I’m the battery guy. That’s what they call me when I go to the grade school to pick up the large green file tubs that are usually overflowing with batteries. I’ll lug them out to my car and return them, empty, sometime the next week. This wasn’t something dumped on me, or something that my parents made me do, although they have put in their fair share of time to the project. It started when I was in the fifth grade (that’s seven years ago now) and I needed a community service project for 4-H. My mother suggested collecting batteries from the families in the Otto H. H. Petersen grade school that I attended. The batteries I collected, I would take to the Metro Hazardous Waste center where they would be kept out of landfills or recycled, both very good alternatives to being thrown away and leaking their chemicals into the environment. This worked well, and as I went through the school system a tub would be placed in a library, or a classroom or another frequented locale.
What began as a single tub on the counter in the office has blossomed into a project encompassing multiple tubs throughout the community. There is a receptacle in each of the six schools in our district, and one church. I have representatives that attend the various schools to keep an eye on the tubs for me. When the Metro requested that I sort the batteries (because I was, at that point, bringing in hundreds of pounds of used cells, that they would have to sort) I organized a pizza party for my friends and we divided the batteries into Alkaline, rechargeable, button, and “other” categories. And, believe me, I have had me share of “others”. There have been a variety of oddities, from wrapped battery packs, to electric toothbrush handles, to cells that I couldn’t even begin to guess what they were for.

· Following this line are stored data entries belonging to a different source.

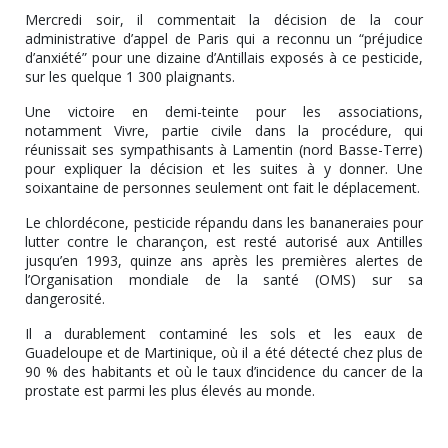
Mercredi soir, il commentait la décision de la cour
administrative d’appel de Paris qui a reconnu un “préjudice
d’anxiété” pour une dizaine d’Antillais exposés à ce pesticide,
sur les quelque 1 300 plaignants.
Une victoire en demi-teinte pour les associations,
notamment Vivre, partie civile dans la procédure, qui
réunissait ses sympathisants à Lamentin (nord Basse-Terre)
pour expliquer la décision et les suites à y donner. Une
soixantaine de personnes seulement ont fait le déplacement.
Le chlordécone, pesticide répandu dans les bananeraies pour
lutter contre le charançon, est resté autorisé aux Antilles
jusqu’en 1993, quinze ans après les premières alertes de
l’Organisation mondiale de la santé (OMS) sur sa
dangerosité.
Il a durablement contaminé les sols et les eaux de
Guadeloupe et de Martinique, où il a été détecté chez plus de
90 % des habitants et où le taux d’incidence du cancer de la
prostate est parmi les plus élevés au monde.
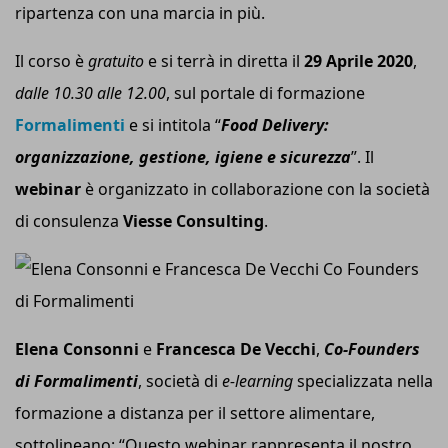
ripartenza con una marcia in più.
Il corso è
gratuito
e si terrà in diretta il
29 Aprile 2020
,
dalle 10.30 alle 12.00
, sul portale di formazione
Formalimenti
e si intitola “
Food Delivery:
organizzazione, gestione, igiene e sicurezza
”. Il
webinar
è organizzato in collaborazione con la società
di consulenza
Viesse Consulting
.
Elena Consonni
e
Francesca De Vecchi
,
Co-Founders
di Formalimenti
, società di
e-learning
specializzata nella
formazione a distanza per il settore alimentare,
sottolineano: “Questo webinar rappresenta il nostro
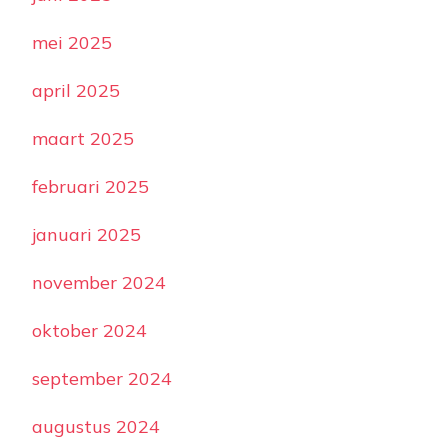
mei 2025
april 2025
maart 2025
februari 2025
januari 2025
november 2024
oktober 2024
september 2024
augustus 2024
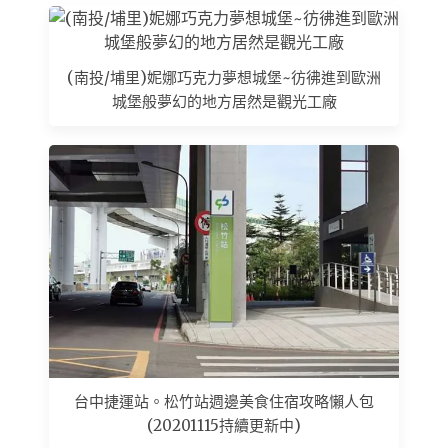
(南投/埔里)妮娜巧克力夢想城堡~彷彿進到歐洲
城堡般夢幻的地方居然是觀光工廠
台中捷運站。松竹站週邊美食住宿攻略懶人包
(20201115持續更新中)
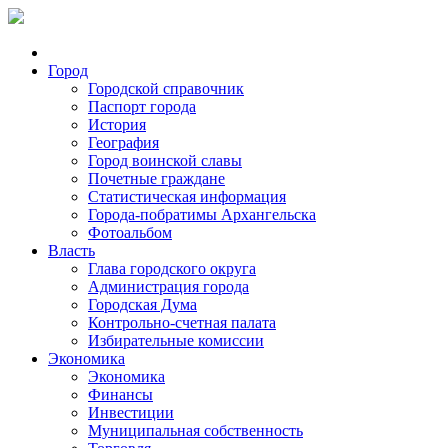
Город
Городской справочник
Паспорт города
История
География
Город воинской славы
Почетные граждане
Статистическая информация
Города-побратимы Архангельска
Фотоальбом
Власть
Глава городского округа
Администрация города
Городская Дума
Контрольно-счетная палата
Избирательные комиссии
Экономика
Экономика
Финансы
Инвестиции
Муниципальная собственность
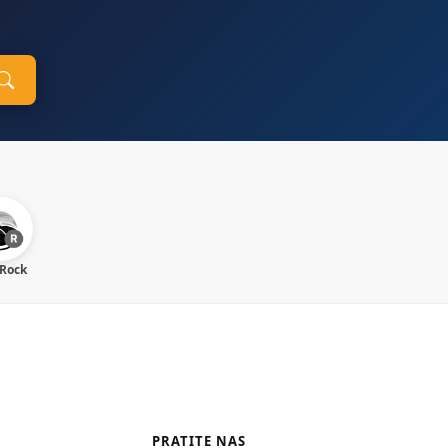
 Rock
PRATITE NAS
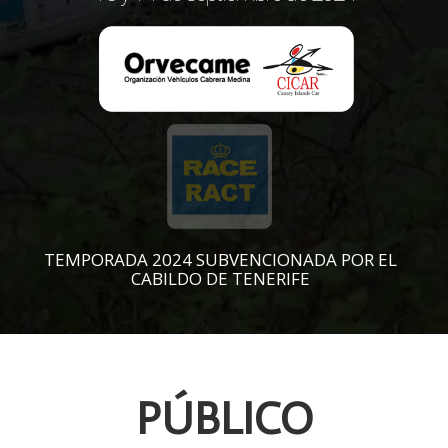
TEMPORADA 2024 SUBVENCIONADA POR EL
CABILDO DE TENERIFE
PÚBLICO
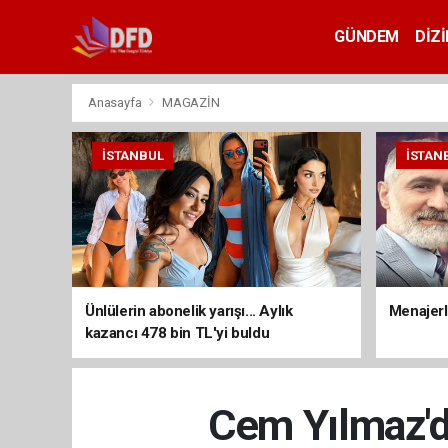
GÜNDEM
DİZİ
Anasayfa
MAGAZİN
İSTANBUL
İSTAN
Ünlülerin abonelik yarışı... Aylık
Menajerli
kazancı 478 bin TL'yi buldu
Cem Yılmaz'd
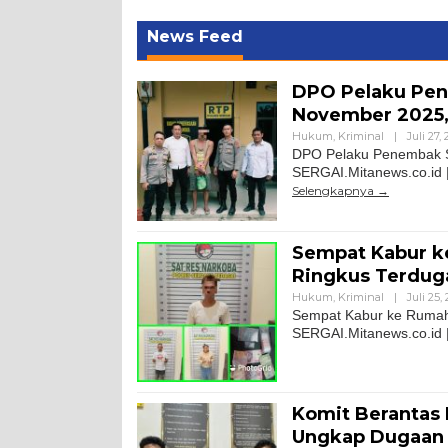
News Feed
DPO Pelaku Pen
November 2025,
Hukum
,
Kriminal
|
Juli 27,
DPO Pelaku Penembak Se
SERGAI.Mitanews.co.id |
Selengkapnya
Sempat Kabur k
Ringkus Terdug
Hukum
,
Kriminal
|
Juli 25,
Sempat Kabur ke Rumah 
SERGAI.Mitanews.co.id 
Komit Berantas 
Ungkap Dugaan 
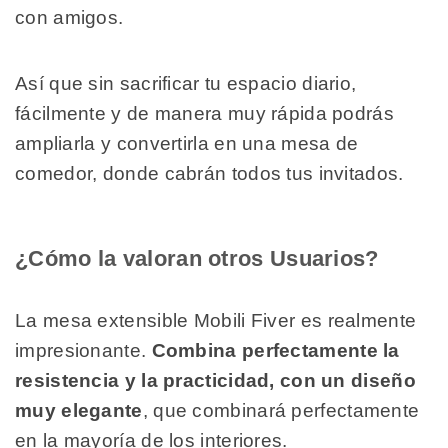
con amigos.
Así que sin sacrificar tu espacio diario,
fácilmente y de manera muy rápida podrás
ampliarla y convertirla en una mesa de
comedor, donde cabrán todos tus invitados.
¿Cómo la valoran otros Usuarios?
La mesa extensible Mobili Fiver es realmente
impresionante.
Combina perfectamente la
resistencia y la practicidad, con un diseño
muy elegante
, que combinará perfectamente
en la mayoría de los interiores.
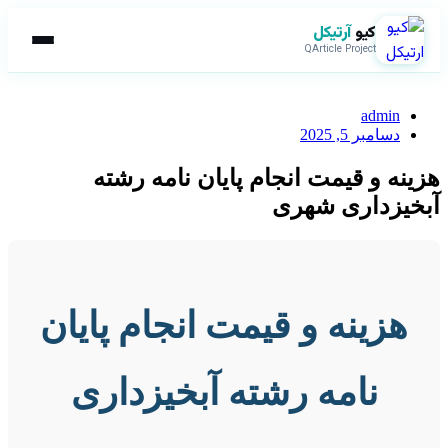
کیو
آرتیکل
QArticle Project
admin
دسامبر 5, 2025
هزینه و قیمت انجام پایان نامه رشته
آبخیزداری شهری
هزینه و قیمت انجام پایان
نامه رشته آبخیزداری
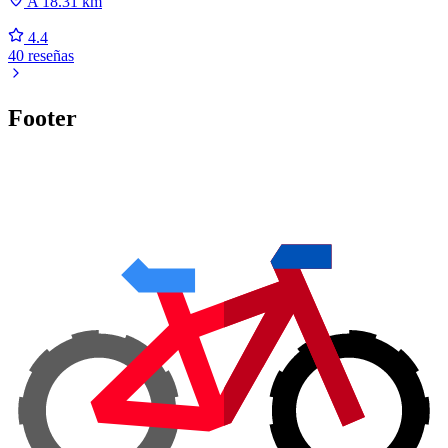
A 18.31 km
4.4
40 reseñas
Footer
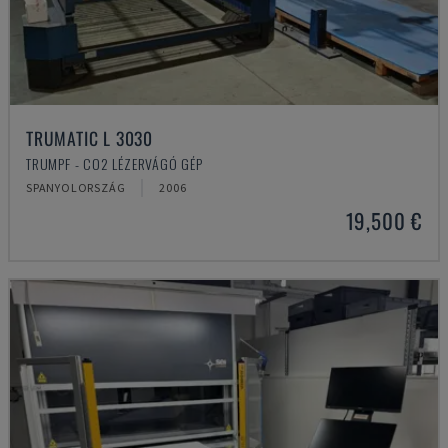
TRUMATIC L 3030
TRUMPF - CO2 LÉZERVÁGÓ GÉP
SPANYOLORSZÁG
2006
19,500 €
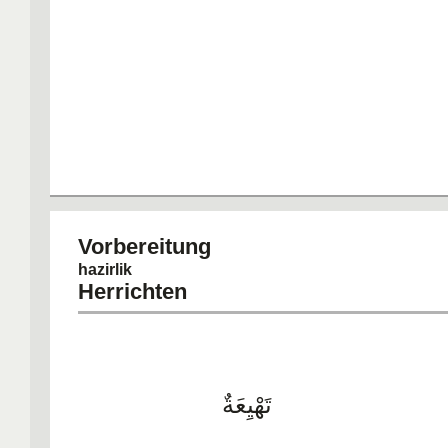
Vorbereit
hazirlik
Herrichten
تَهْيِعَةٌ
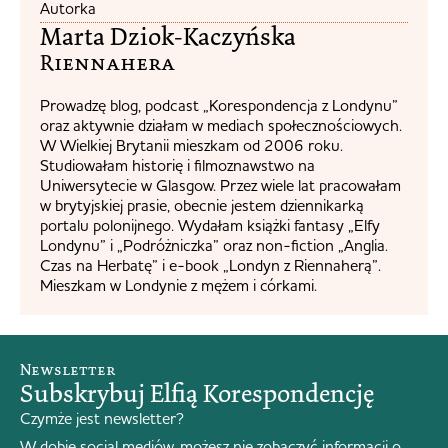
Autorka
Marta Dziok-Kaczyńska
Riennahera​
Prowadzę blog, podcast „Korespondencja z Londynu”
oraz aktywnie działam w mediach społecznościowych.
W Wielkiej Brytanii mieszkam od 2006 roku.
Studiowałam historię i filmoznawstwo na
Uniwersytecie w Glasgow. Przez wiele lat pracowałam
w brytyjskiej prasie, obecnie jestem dziennikarką
portalu polonijnego. Wydałam książki fantasy „Elfy
Londynu” i „Podróżniczka” oraz non-fiction „Anglia.
Czas na Herbatę” i e-book „Londyn z Riennaherą”.
Mieszkam w Londynie z mężem i córkami.
Newsletter
Subskrybuj Elfią Korespondencję
Czymże jest newsletter?
W dobie social mediów, możesz nie zobaczyć informacji o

In the whole, it’s been a rewarding experience. I’ve had fun with my friends, and it’s given be an excuse to go back to the other schools and see my old teachers. The guys at the Hazardous Waste station even know me now. The biggest reward is largely intangible: keeping those thousands of pounds of batteries out of the environment. This project is going to go on. Many of my younger friends have expressed interest in picking up the slack when I go off to college next year. This has been a great project for me, and the Scappoose community will continue to benefit from it for years to come.